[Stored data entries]
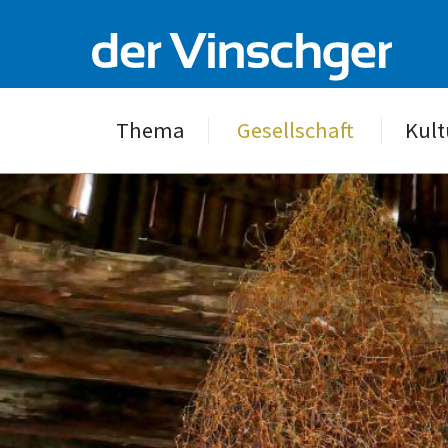
Thema
Gesellschaft
Kult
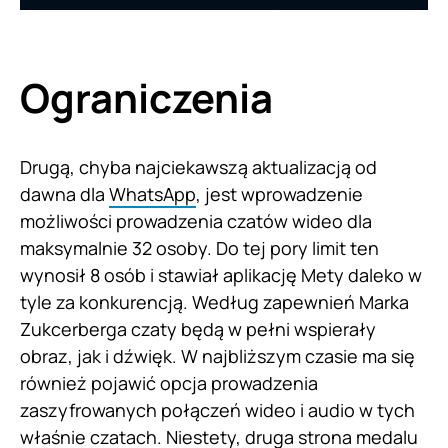
Ograniczenia
Drugą, chyba najciekawszą aktualizacją od
dawna dla
WhatsApp
, jest wprowadzenie
możliwości prowadzenia czatów wideo dla
maksymalnie 32 osoby. Do tej pory limit ten
wynosił 8 osób i stawiał aplikację Mety daleko w
tyle za konkurencją. Według zapewnień Marka
Zukcerberga czaty będą w pełni wspierały
obraz, jak i dźwięk. W najbliższym czasie ma się
również pojawić opcja prowadzenia
zaszyfrowanych połączeń wideo i audio w tych
właśnie czatach. Niestety, druga strona medalu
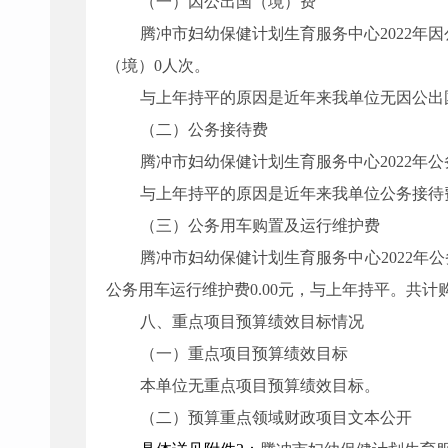
（一）
因公出国（境）费
腾冲市妇幼保健计划生育服务中心
2022
年因
（境）
0
人次。
与上年持平的原因是近年来我单位无因公出
（二）
公务接待费
腾冲市妇幼保健计划生育服务中心
2022
年公
与上年持平的原因是
近年来我单位
公务接待
（三）
公务用车购置及运行维护费
腾冲市妇幼保健计划生育服务中心2022年
公务用车运行维护费
0.00
元，与上年持平。共计
八、重点项目预算绩效目标情况
（一）重点项目预算绩效目标
本单位无重点项目预算绩效目标。
（二）预算重点领域财政项目文本公开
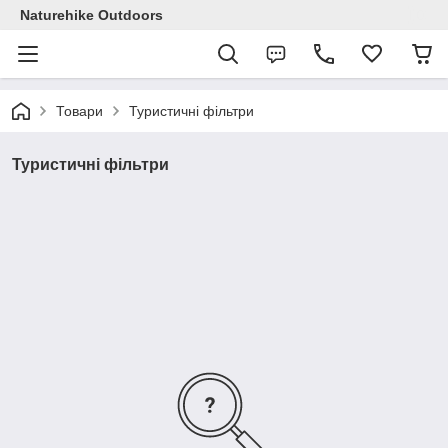
Naturehike Outdoors
Товари
Туристичні фільтри
Туристичні фільтри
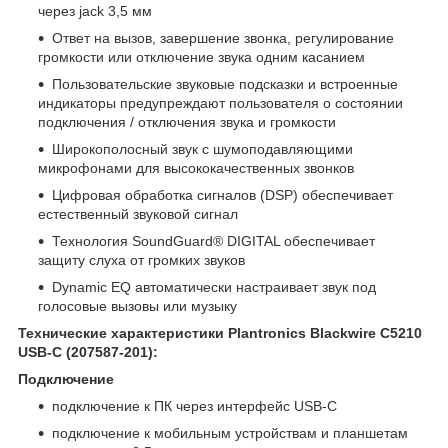
через jack 3,5 мм
Ответ на вызов, завершение звонка, регулирование
громкости или отключение звука одним касанием
Пользовательские звуковые подсказки и встроенные
индикаторы предупреждают пользователя о состоянии
подключения / отключения звука и громкости
Широкополосный звук с шумоподавляющими
микрофонами для высококачественных звонков
Цифровая обработка сигналов (DSP) обеспечивает
естественный звуковой сигнал
Технология SoundGuard® DIGITAL обеспечивает
защиту слуха от громких звуков
Dynamic EQ автоматически настраивает звук под
голосовые вызовы или музыку
Технические характеристики Plantronics Blackwire C5210
USB-C (207587-201):
Подключение
подключение к ПК через интерфейс USB-C
подключение к мобильным устройствам и планшетам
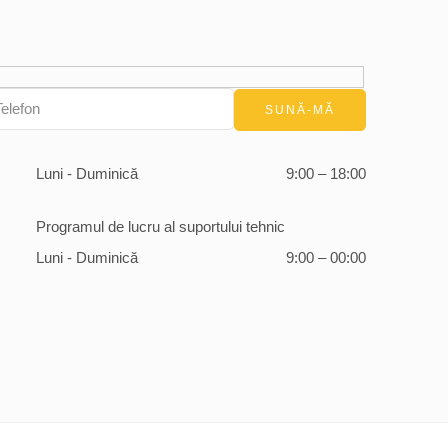
Luni - Duminică
9:00 – 18:00
Programul de lucru al suportului tehnic
Luni - Duminică
9:00 – 00:00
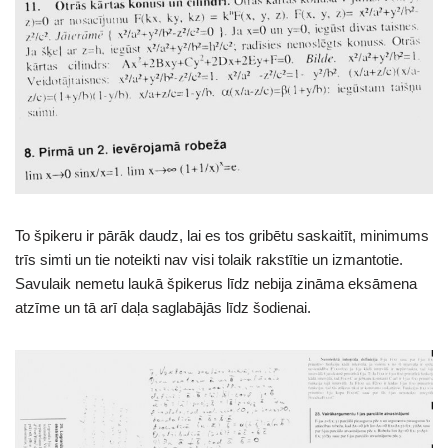
To špikeru ir pārāk daudz, lai es tos gribētu saskaitīt, minimums
trīs simti un tie noteikti nav visi tolaik rakstītie un izmantotie.
Savulaik nemetu laukā špikerus līdz nebija zināma eksāmena
atzīme un tā arī daļa saglabājās līdz šodienai.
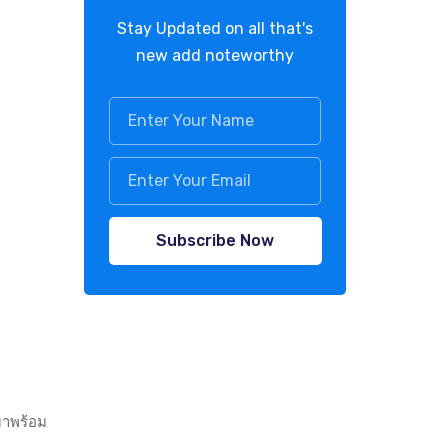
Stay Updated on all that's
new add noteworthy
Subscribe Now
มาพร้อม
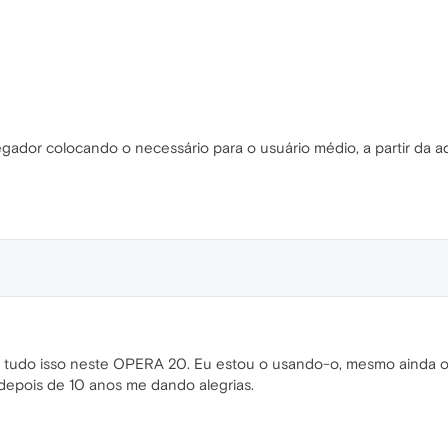
ador colocando o necessário para o usuário médio, a partir da adoç
r tudo isso neste OPERA 20. Eu estou o usando-o, mesmo ainda o
depois de 10 anos me dando alegrias.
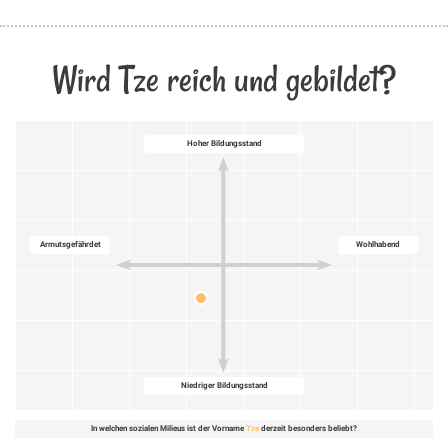
Wird Tze reich und gebildet?
Hoher Bildungsstand
Armutsgefährdet
Wohlhabend
Niedriger Bildungsstand
In welchen sozialen Milieus ist der Vorname
Tze
derzeit besonders beliebt?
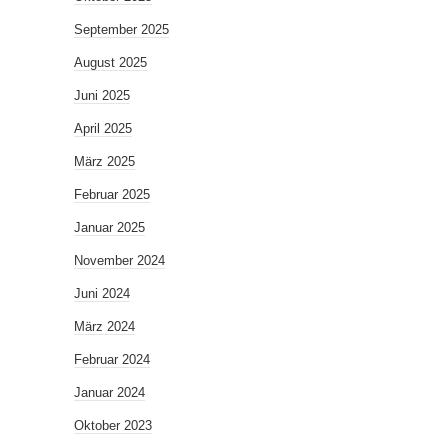
September 2025
August 2025
Juni 2025
April 2025
März 2025
Februar 2025
Januar 2025
November 2024
Juni 2024
März 2024
Februar 2024
Januar 2024
Oktober 2023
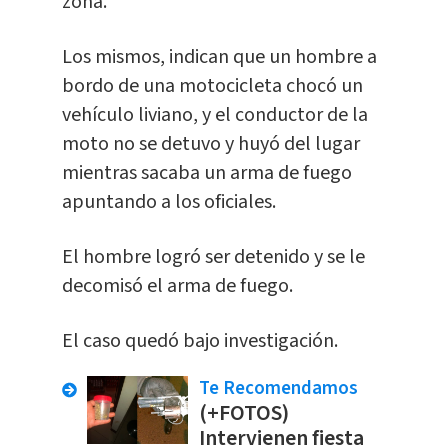
zona.
Los mismos, indican que un hombre a
bordo de una motocicleta chocó un
vehículo liviano, y el conductor de la
moto no se detuvo y huyó del lugar
mientras sacaba un arma de fuego
apuntando a los oficiales.
El hombre logró ser detenido y se le
decomisó el arma de fuego.
El caso quedó bajo investigación.
Te Recomendamos
(+FOTOS)
Intervienen fiesta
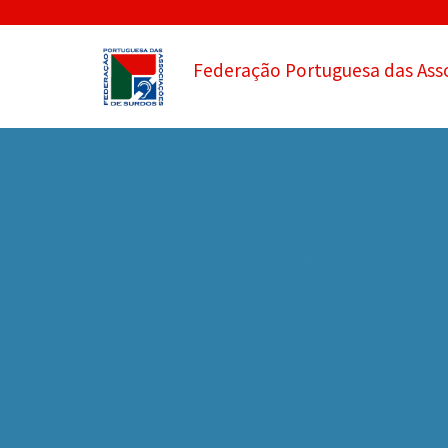
Federação Portuguesa das Ass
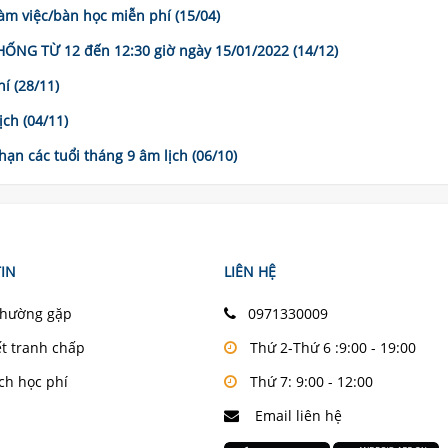
m việc/bàn học miễn phí (15/04)
G TỪ 12 đến 12:30 giờ ngày 15/01/2022 (14/12)
í (28/11)
ch (04/11)
 hạn các tuổi tháng 9 âm lịch (06/10)
IN
LIÊN HỆ
thường gặp
0971330009
ết tranh chấp
Thứ 2-Thứ 6 :9:00 - 19:00
ch học phí
Thứ 7: 9:00 - 12:00
Email liên hệ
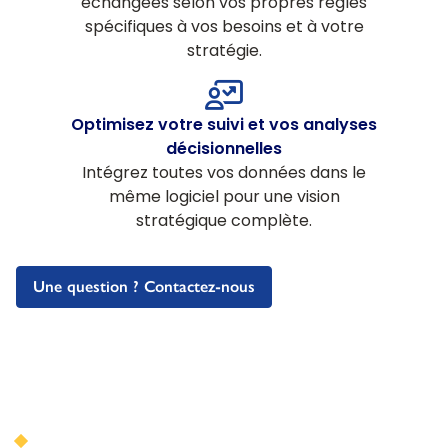
échangées selon vos propres règles
spécifiques à vos besoins et à votre
stratégie.
Optimisez votre suivi et vos analyses
décisionnelles
Intégrez toutes vos données dans le
même logiciel pour une vision
stratégique complète.
Une question ? Contactez-nous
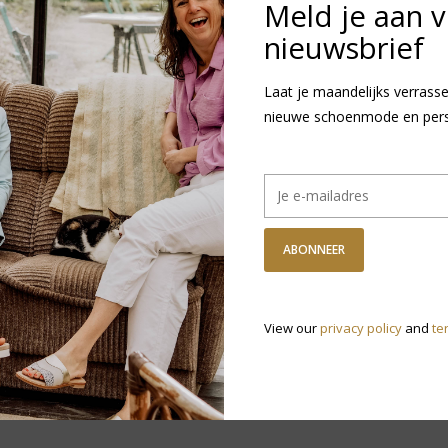
GRATIS VERZ
Meld je aan 
Vanaf €75,-
nieuwsbrief
DETAILS
REVI
Laat je maandelijks verrasse
nieuwe schoenmode en persoo
Artikelnummer:
W
Levertijd:
1
ABONNEER
R
N
View our
privacy policy
and
te
v
Heb je vragen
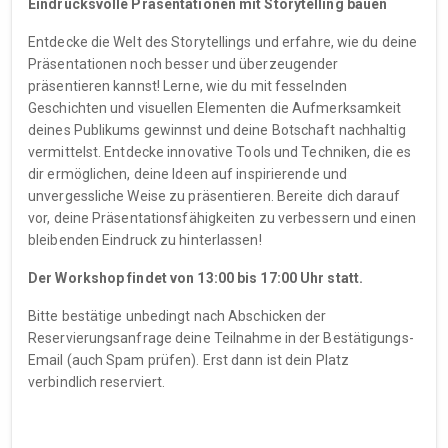
Eindrucksvolle Präsentationen mit Storytelling bauen
Entdecke die Welt des Storytellings und erfahre, wie du deine
Präsentationen noch besser und überzeugender
präsentieren kannst! Lerne, wie du mit fesselnden
Geschichten und visuellen Elementen die Aufmerksamkeit
deines Publikums gewinnst und deine Botschaft nachhaltig
vermittelst. Entdecke innovative Tools und Techniken, die es
dir ermöglichen, deine Ideen auf inspirierende und
unvergessliche Weise zu präsentieren. Bereite dich darauf
vor, deine Präsentationsfähigkeiten zu verbessern und einen
bleibenden Eindruck zu hinterlassen!
Der Workshop findet von 13:00 bis 17:00 Uhr statt.
Bitte bestätige unbedingt nach Abschicken der
Reservierungsanfrage deine Teilnahme in der Bestätigungs-
Email (auch Spam prüfen). Erst dann ist dein Platz
verbindlich reserviert.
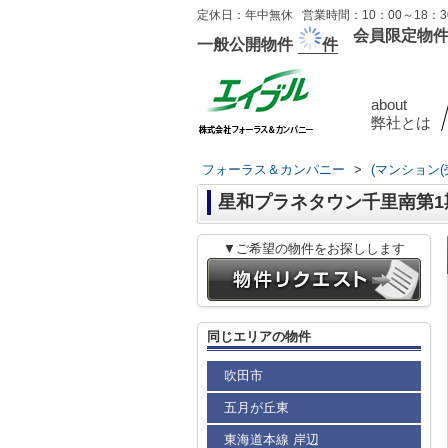
定休日：年中無休 営業時間：10：00～18：30
会員限定物
一般公開物件
件
about
弊社とは
フォーラス＆カンパニー
>
(マンション(
星和プラネタウン千里南第1
▼ご希望の物件をお探しします
同じエリアの物件
吹田市
五月が丘東
東海道本線 岸辺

TASK DIRECTIONS:
Every line of the entries that includes "обеспечивает" must be copied into the answer.

TASK RESPONSE:
Цифровая обработка сигналов (DSP) обеспечивает
Технология SoundGuard® DIGITAL обеспечивает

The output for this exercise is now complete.